Research Unit in Environmental and Evolutionary Biology (URBE), Faculty of Science, University of Namur, Rue de Bruxelles, 61-B-5000 Namur, Belgium
Research Unit in Aquaculture and Aquatic Ecotoxicology (URAEAq), Department of Animal Production, Faculty of Agronomy, University of Parakou, Parakou, Benin
The African catfish Clarias gariepinus is a widespread species in the Beninese cotton basin. In this study, the impacts of exposure to agricultural pesticides endosulfan [Thionex 350 EC (emulsifiable concentrate)] and Tihan 175 O-TEQ (oil toxicity equivalent) on growth, feed utilization and energy budget of C. gariepinus were investigated. Fingerlings (1.58 ± 0.02 g) were exposed to borehole water (control), 0.23 ppb (environmental concentration), 440 ppb (Lethal Concentration 50 %/20, LC50/20) and 880 ppb (LC50/10) of Tihan; and to 11 ppb (LC50/20), 22 ppb (LC50/10) and 29.40 ppb (environmental concentration) of Thionex for 28 days.
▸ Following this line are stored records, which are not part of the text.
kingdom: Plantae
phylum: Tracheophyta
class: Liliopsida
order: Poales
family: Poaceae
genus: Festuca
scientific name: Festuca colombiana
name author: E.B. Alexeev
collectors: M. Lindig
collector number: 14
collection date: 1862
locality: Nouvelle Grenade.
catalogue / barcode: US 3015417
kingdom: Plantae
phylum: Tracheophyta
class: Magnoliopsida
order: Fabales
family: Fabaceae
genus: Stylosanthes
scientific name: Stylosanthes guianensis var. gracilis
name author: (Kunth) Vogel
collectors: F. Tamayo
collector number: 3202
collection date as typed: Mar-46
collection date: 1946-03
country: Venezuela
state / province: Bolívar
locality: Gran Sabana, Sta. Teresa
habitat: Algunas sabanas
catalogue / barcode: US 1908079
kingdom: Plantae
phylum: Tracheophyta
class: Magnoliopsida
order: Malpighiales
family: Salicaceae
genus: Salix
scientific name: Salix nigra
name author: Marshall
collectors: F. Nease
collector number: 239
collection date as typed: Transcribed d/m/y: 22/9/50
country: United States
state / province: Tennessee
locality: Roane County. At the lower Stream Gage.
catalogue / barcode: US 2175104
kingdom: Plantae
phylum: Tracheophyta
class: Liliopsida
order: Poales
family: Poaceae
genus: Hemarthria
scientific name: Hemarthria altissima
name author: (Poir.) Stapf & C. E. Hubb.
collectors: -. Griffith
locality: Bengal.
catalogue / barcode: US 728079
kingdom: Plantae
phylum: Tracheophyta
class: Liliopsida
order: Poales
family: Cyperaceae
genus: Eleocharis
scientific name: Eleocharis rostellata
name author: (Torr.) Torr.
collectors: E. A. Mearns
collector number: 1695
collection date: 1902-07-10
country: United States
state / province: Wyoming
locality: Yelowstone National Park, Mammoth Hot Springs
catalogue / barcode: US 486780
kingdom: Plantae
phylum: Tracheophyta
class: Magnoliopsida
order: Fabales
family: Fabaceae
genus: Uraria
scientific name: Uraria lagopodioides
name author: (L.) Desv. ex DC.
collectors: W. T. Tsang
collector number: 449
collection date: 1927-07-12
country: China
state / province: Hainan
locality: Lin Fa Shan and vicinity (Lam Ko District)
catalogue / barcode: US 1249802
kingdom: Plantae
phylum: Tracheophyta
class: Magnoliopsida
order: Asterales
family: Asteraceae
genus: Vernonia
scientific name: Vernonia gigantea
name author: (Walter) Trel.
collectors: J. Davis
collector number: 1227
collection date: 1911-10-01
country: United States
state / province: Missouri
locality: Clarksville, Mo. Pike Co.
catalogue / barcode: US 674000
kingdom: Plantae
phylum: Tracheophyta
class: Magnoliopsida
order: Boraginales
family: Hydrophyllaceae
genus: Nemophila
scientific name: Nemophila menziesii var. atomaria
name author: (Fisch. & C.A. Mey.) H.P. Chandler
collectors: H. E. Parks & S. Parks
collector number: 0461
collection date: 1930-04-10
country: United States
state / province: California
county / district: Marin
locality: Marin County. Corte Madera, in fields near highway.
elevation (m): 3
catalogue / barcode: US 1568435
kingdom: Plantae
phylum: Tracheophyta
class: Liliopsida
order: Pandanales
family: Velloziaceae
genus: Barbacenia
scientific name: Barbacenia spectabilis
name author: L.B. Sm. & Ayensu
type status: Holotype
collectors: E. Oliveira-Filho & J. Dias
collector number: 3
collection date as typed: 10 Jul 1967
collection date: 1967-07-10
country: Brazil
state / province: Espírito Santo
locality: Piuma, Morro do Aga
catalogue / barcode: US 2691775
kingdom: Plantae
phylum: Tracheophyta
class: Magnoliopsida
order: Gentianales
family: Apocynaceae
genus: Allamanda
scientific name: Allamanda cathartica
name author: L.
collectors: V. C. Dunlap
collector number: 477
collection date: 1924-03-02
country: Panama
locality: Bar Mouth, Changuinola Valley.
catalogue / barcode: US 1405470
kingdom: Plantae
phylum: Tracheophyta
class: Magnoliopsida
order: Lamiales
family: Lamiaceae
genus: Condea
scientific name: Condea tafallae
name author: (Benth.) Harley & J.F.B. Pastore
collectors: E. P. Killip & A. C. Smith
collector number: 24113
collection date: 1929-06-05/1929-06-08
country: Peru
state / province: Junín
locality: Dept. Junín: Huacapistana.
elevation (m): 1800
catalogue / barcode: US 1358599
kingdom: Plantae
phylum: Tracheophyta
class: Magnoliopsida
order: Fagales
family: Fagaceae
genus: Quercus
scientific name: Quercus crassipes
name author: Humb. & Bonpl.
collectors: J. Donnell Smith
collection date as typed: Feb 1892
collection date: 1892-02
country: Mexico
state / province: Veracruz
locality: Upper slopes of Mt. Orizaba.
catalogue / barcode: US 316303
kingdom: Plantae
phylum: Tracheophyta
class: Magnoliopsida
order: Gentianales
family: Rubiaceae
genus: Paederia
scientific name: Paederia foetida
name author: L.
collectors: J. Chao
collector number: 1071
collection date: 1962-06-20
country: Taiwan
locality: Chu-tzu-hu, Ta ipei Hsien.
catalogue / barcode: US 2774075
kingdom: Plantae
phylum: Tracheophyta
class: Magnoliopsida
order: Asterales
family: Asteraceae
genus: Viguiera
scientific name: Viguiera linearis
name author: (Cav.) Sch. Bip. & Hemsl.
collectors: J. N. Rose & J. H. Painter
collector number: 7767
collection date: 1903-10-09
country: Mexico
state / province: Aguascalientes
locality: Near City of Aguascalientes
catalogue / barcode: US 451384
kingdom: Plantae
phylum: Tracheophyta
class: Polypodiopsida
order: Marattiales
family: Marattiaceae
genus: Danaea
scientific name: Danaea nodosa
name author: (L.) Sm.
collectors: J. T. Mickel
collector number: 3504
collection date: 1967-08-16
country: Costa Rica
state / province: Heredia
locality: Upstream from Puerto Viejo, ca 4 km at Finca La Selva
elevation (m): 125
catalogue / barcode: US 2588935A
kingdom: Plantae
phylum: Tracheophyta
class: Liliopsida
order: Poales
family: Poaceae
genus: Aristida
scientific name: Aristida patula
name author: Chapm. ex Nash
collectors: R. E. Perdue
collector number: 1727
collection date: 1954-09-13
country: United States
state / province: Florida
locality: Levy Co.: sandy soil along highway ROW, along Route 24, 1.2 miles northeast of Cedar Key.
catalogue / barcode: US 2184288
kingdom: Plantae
Fish biomass was assessed weekly and fish samples were taken from different aquaria to determine the specific growth rate (effect on growth), feed efficiency rate and protein efficiency ratio (impact on feed utilization), and the biochemical composition of fish (impact on the energy budget). The results showed that endosulfan environmental concentration induced 100 % of mortality in catfish fingerlings while mortality rate was comparable between control fish and Tihan-treated fish over the 28-day period (p > 0.05). In contrast to survival, the two pesticide types tested induced a marked decrease in growth only during the first 2 weeks of exposure (p < 0.05). The negative impact of endosulfan on growth was associated to a lower feed utilization and protein efficiency compared with control fish or those exposed to Tihan (p < 0.05). The energy reserves were more rapidly exhausted in fish exposed to endosulfan to meet energy demand generated by this chemical stressor.